◆ Records for the exercise:

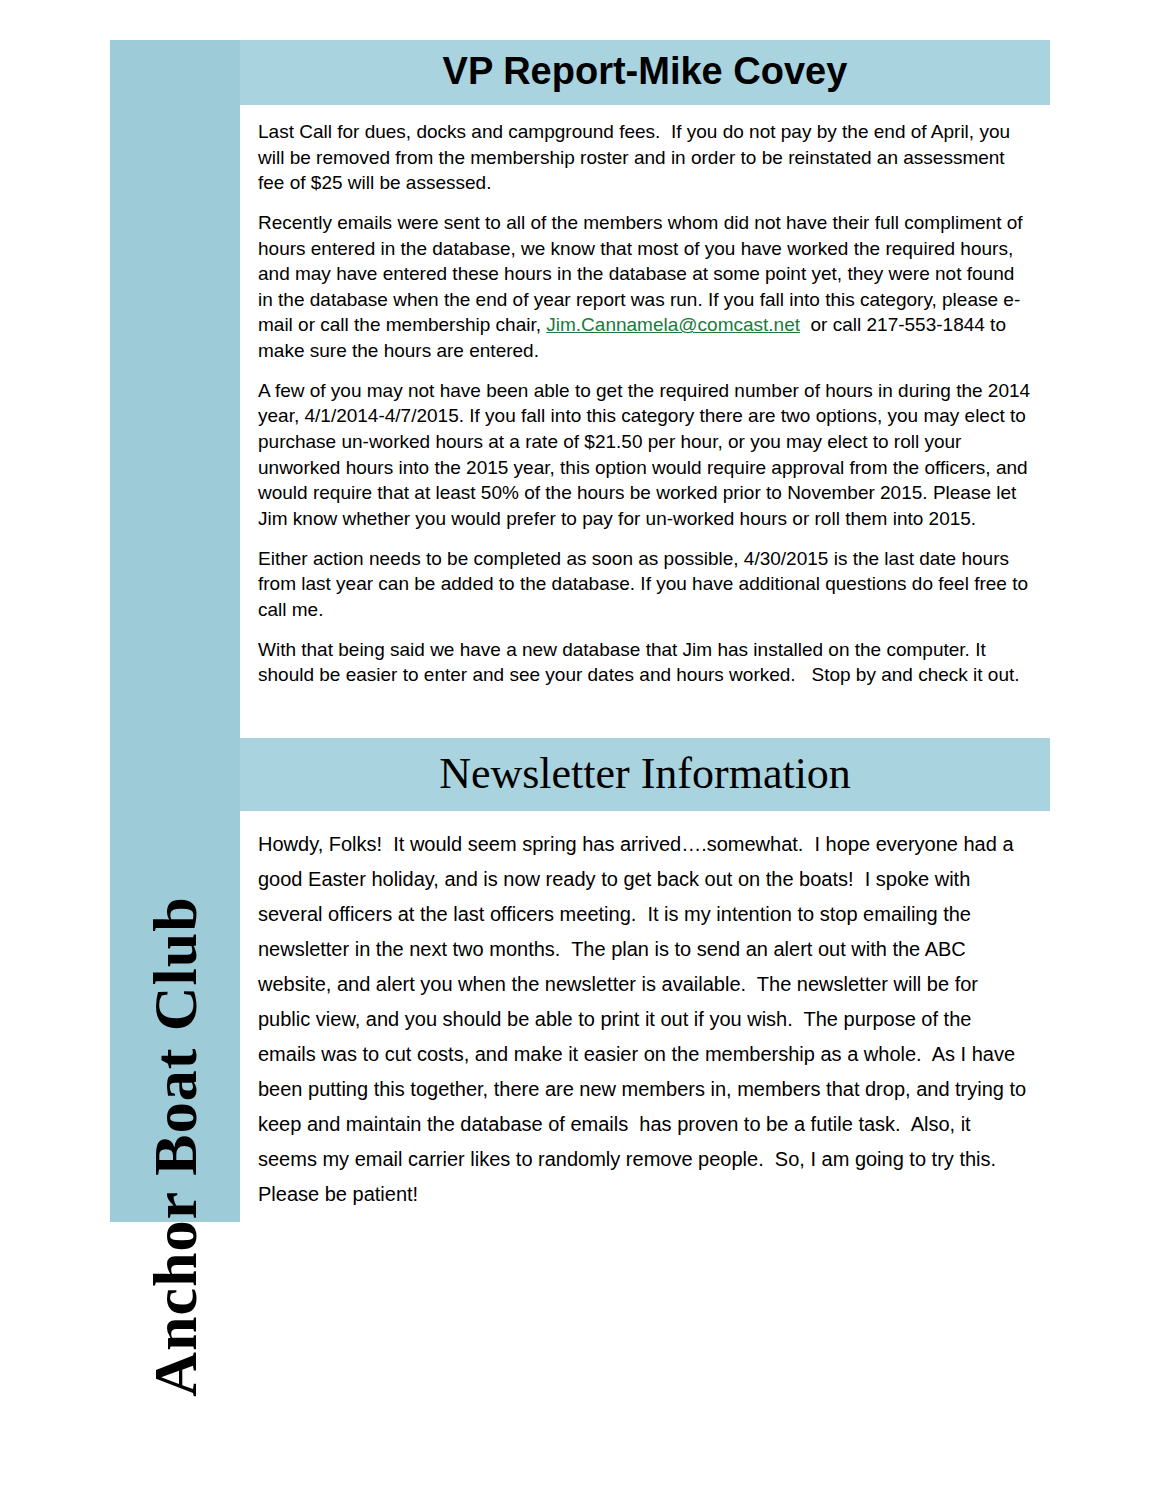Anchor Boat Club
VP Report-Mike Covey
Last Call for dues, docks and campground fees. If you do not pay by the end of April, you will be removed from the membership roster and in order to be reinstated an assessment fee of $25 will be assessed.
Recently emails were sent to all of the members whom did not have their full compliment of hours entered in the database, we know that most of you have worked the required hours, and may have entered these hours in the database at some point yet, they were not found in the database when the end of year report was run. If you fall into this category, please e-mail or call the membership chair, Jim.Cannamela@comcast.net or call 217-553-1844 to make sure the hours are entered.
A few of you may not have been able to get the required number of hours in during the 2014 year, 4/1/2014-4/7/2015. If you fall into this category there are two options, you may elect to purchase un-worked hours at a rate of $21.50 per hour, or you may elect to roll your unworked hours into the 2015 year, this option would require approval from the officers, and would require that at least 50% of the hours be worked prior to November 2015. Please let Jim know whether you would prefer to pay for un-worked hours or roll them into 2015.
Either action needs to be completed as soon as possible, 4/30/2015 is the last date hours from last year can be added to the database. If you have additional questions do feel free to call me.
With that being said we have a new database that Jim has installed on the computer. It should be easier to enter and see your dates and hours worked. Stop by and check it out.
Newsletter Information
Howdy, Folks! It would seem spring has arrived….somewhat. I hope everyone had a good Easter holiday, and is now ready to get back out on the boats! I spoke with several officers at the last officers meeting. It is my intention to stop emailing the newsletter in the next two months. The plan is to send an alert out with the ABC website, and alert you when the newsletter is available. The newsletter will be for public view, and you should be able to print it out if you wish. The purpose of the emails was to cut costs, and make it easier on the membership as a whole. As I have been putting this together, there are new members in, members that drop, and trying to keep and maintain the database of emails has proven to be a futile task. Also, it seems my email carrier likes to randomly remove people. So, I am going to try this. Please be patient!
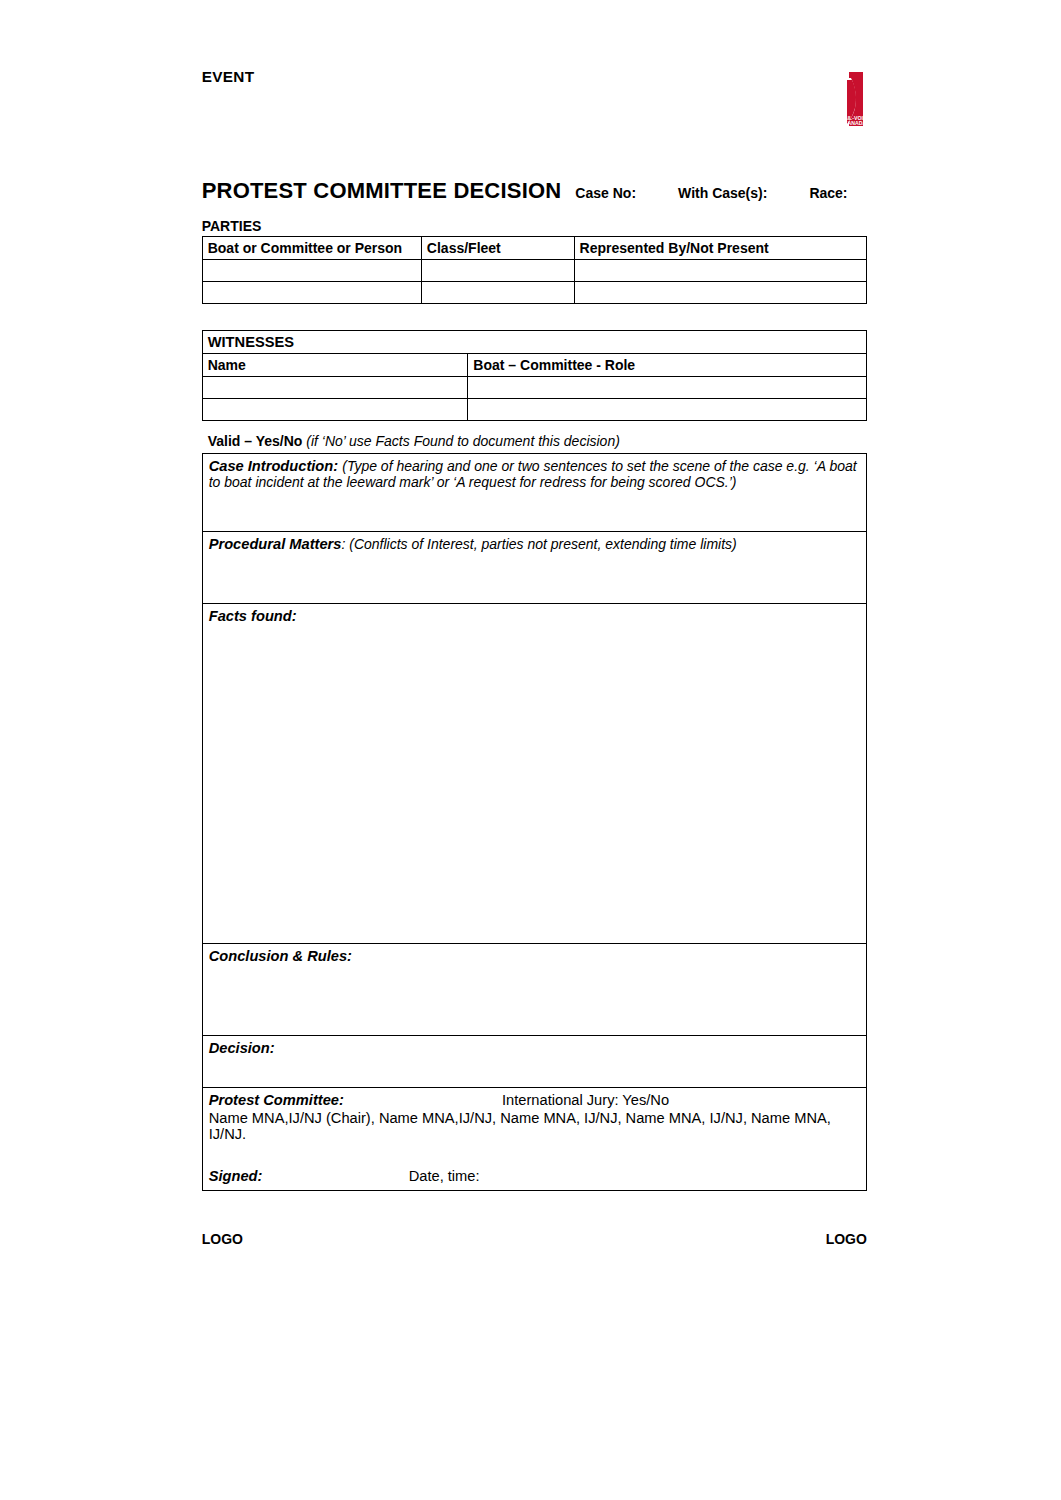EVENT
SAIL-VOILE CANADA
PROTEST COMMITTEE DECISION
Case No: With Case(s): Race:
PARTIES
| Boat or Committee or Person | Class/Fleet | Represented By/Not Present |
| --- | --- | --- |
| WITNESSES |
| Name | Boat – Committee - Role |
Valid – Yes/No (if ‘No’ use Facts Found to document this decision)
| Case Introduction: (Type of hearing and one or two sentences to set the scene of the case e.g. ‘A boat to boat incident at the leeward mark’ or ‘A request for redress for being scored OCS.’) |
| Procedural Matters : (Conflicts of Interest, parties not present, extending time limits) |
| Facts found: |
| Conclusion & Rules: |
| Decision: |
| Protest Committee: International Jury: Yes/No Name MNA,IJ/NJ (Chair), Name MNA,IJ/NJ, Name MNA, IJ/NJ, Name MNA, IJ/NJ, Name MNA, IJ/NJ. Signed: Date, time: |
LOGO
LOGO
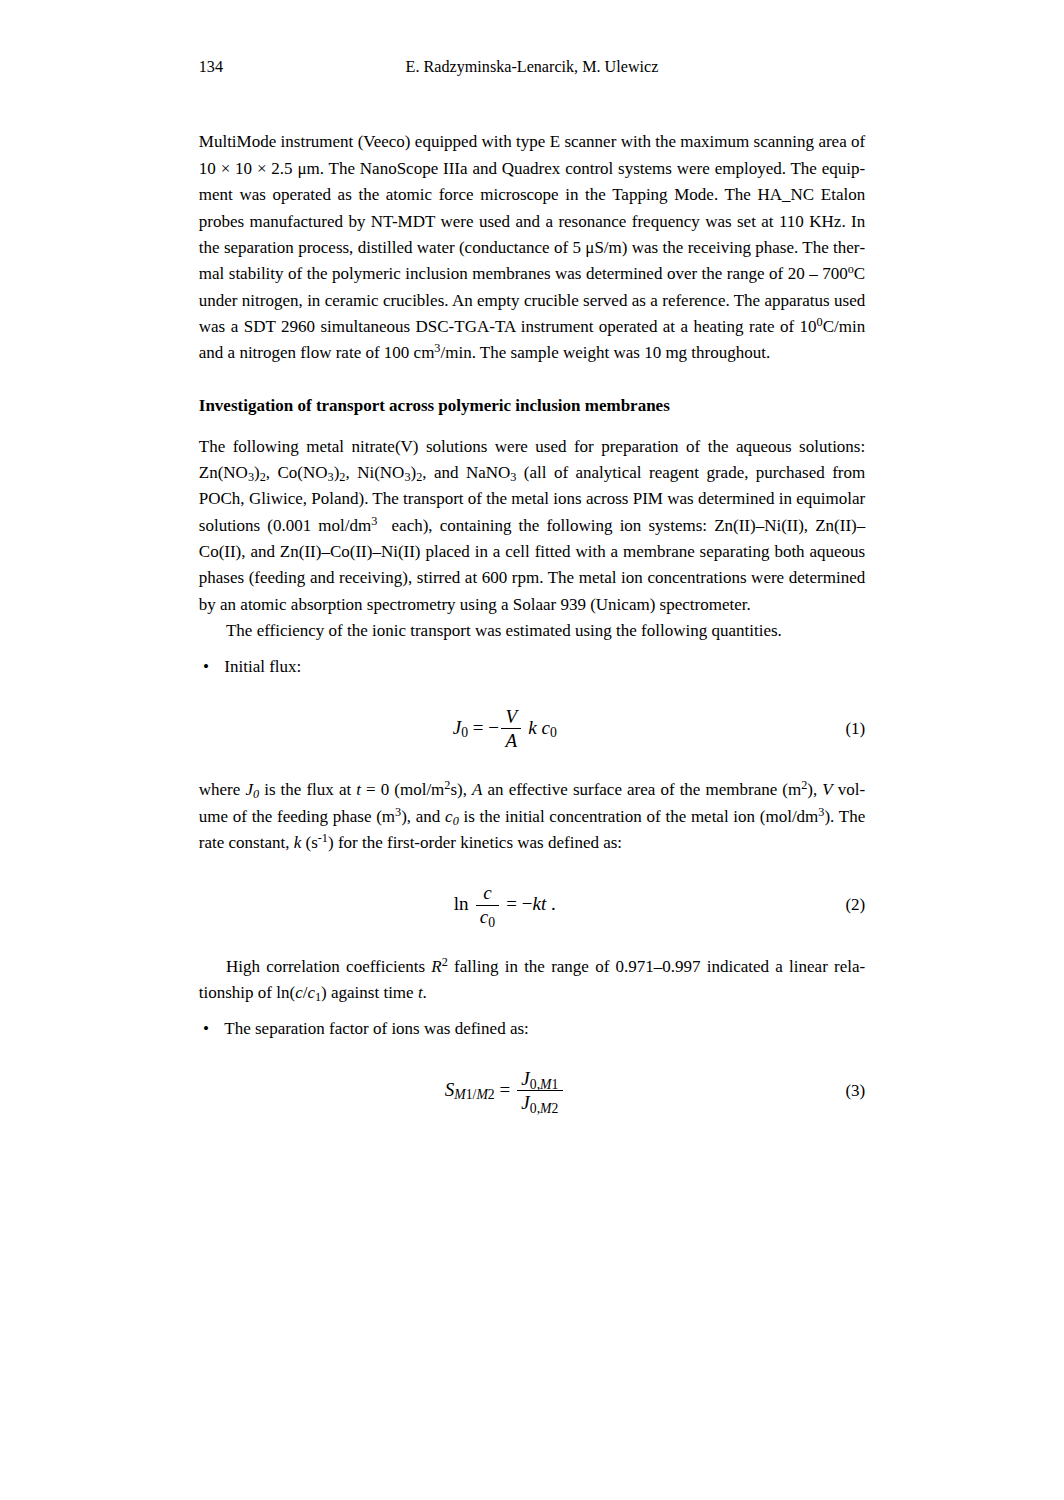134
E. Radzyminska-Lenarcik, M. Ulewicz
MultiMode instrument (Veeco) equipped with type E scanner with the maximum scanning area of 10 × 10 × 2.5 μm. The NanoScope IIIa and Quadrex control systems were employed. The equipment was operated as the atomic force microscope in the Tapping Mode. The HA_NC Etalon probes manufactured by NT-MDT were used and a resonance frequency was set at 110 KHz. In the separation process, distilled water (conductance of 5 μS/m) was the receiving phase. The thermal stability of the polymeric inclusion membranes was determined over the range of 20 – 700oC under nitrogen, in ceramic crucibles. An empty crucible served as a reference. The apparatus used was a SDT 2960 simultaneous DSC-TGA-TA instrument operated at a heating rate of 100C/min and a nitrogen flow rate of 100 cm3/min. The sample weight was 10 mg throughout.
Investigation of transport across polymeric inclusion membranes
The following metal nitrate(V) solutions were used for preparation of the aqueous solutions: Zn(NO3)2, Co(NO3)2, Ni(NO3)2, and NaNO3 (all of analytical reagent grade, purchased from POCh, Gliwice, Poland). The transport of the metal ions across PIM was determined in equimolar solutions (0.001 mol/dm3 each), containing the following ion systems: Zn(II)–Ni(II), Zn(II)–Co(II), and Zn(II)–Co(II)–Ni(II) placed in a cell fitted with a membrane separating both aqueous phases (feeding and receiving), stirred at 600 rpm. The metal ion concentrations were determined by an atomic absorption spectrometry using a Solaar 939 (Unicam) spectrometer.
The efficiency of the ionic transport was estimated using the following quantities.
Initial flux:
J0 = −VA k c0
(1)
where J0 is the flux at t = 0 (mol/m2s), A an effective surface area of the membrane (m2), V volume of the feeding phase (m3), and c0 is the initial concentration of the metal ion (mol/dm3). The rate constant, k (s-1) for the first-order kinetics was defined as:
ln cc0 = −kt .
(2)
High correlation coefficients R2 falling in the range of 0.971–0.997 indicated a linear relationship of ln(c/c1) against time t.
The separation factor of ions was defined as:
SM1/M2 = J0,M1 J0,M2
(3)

◆ Your objective:
Please work out how many lines of the data include the string "from" and reply with the number alone.

◆ Written response:
4